Think of reflections as LLMs looking down at everything and saying to themselves, “Hmm, that’s interesting”…and then writing it down somewhere for us.

Those can then be put into a second/third process that classifies them using more classical ML. And perhaps the final step takes a much smaller number of highly-refined events and gets them to the LLM for analysis.

Using Reflections to Compress LLM Context Data

Like most compression, there is loss here. We can lose the original events in the process in a way that makes it difficult to go backward and do attribution. So that’s something to think about. There will be use cases that are horrible for Reflections, but I think there will be many more where they’re incredibly useful.

How do you know what to keep and what to discard?

Well, that’s the question, isn’t it?

Expect hundreds of companies to spring up to work on this problem. Companies are in the world of terrabytes and petabytes, and LLMs are in the world of kilobytes and megabytes.

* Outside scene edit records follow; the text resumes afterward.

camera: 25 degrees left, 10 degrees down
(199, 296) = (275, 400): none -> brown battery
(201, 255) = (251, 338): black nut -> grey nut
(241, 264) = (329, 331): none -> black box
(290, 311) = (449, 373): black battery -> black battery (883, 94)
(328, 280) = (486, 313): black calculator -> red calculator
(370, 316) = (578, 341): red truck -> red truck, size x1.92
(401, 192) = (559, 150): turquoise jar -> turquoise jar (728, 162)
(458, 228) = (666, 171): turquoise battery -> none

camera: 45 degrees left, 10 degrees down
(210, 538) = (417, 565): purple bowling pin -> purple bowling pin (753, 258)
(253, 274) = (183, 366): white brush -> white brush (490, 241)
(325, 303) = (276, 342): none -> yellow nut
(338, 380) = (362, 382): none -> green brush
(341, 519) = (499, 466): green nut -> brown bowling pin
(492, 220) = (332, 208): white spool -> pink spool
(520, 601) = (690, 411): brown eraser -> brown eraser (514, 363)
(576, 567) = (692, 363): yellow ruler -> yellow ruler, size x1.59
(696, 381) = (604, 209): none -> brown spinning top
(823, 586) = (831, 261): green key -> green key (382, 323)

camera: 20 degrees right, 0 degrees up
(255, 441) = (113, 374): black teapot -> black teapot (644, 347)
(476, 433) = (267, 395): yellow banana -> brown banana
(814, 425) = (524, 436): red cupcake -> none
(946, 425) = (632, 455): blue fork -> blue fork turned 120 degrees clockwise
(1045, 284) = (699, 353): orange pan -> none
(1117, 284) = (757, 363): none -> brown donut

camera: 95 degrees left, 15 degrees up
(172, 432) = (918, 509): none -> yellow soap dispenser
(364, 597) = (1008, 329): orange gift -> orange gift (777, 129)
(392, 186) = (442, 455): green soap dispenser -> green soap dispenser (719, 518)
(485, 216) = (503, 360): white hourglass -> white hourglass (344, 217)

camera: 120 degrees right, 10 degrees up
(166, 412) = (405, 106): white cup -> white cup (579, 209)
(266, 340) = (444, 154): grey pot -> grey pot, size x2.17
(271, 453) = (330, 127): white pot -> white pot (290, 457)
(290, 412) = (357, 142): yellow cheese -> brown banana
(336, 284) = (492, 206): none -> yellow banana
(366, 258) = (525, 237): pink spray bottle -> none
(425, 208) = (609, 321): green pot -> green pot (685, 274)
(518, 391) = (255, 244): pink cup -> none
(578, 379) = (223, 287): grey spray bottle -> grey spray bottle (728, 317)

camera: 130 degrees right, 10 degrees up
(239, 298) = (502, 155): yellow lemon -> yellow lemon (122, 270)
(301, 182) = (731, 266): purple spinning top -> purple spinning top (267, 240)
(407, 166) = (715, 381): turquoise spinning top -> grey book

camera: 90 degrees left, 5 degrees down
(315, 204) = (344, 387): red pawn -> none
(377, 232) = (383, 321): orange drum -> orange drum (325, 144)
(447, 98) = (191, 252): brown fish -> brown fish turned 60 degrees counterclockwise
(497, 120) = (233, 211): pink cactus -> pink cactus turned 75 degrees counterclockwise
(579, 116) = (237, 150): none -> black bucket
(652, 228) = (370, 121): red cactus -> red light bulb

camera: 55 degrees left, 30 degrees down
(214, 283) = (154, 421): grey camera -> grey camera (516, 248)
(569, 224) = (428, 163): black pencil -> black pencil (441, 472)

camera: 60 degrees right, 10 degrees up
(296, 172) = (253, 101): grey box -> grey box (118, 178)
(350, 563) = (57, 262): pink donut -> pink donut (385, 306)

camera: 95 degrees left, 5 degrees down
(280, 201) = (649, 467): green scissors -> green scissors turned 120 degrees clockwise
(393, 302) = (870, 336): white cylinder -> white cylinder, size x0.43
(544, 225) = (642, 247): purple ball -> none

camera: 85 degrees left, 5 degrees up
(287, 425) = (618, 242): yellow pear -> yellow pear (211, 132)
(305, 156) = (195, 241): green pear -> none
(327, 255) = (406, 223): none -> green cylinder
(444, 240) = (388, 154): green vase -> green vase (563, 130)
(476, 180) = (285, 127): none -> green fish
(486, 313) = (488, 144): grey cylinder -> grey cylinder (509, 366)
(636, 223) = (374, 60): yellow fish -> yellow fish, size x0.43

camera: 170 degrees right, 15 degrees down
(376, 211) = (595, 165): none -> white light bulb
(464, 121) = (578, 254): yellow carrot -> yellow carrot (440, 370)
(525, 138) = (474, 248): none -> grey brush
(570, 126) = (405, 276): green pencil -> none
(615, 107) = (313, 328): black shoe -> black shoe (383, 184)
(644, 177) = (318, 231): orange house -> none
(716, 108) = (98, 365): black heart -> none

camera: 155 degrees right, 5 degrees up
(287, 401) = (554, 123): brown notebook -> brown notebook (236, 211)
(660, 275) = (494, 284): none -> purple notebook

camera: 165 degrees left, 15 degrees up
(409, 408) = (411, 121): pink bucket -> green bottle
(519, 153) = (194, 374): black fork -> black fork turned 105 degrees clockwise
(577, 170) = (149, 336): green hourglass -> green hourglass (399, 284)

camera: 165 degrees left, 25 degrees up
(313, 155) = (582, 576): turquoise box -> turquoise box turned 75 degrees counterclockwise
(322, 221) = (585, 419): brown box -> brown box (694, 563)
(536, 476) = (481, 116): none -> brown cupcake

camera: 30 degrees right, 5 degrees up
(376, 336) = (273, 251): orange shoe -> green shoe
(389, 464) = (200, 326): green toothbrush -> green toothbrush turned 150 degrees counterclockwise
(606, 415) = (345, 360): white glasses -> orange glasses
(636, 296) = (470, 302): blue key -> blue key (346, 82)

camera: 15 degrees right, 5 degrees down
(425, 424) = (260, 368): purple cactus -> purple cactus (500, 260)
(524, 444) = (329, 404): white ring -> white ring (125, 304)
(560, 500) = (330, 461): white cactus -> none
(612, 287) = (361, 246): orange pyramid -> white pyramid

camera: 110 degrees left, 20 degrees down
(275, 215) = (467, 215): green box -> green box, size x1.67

In order to make full use of LLM-based software, that gap needs to be closed.

Summary

Eventually this will turn into permanent pipelines flowing into continuous custom model training (and fine-tuning). And Reflections will be somewhat less useful when you don’t need that compression.

But that’ll be a while. Continuous training of company-scale custom models will be cost-prohibitive for most companies for many years, requiring us to continue to rely on large-context prompting, vector embeddings, and Reflections.

At least that’s how I’m seeing it. Let me know if I’ve missed something.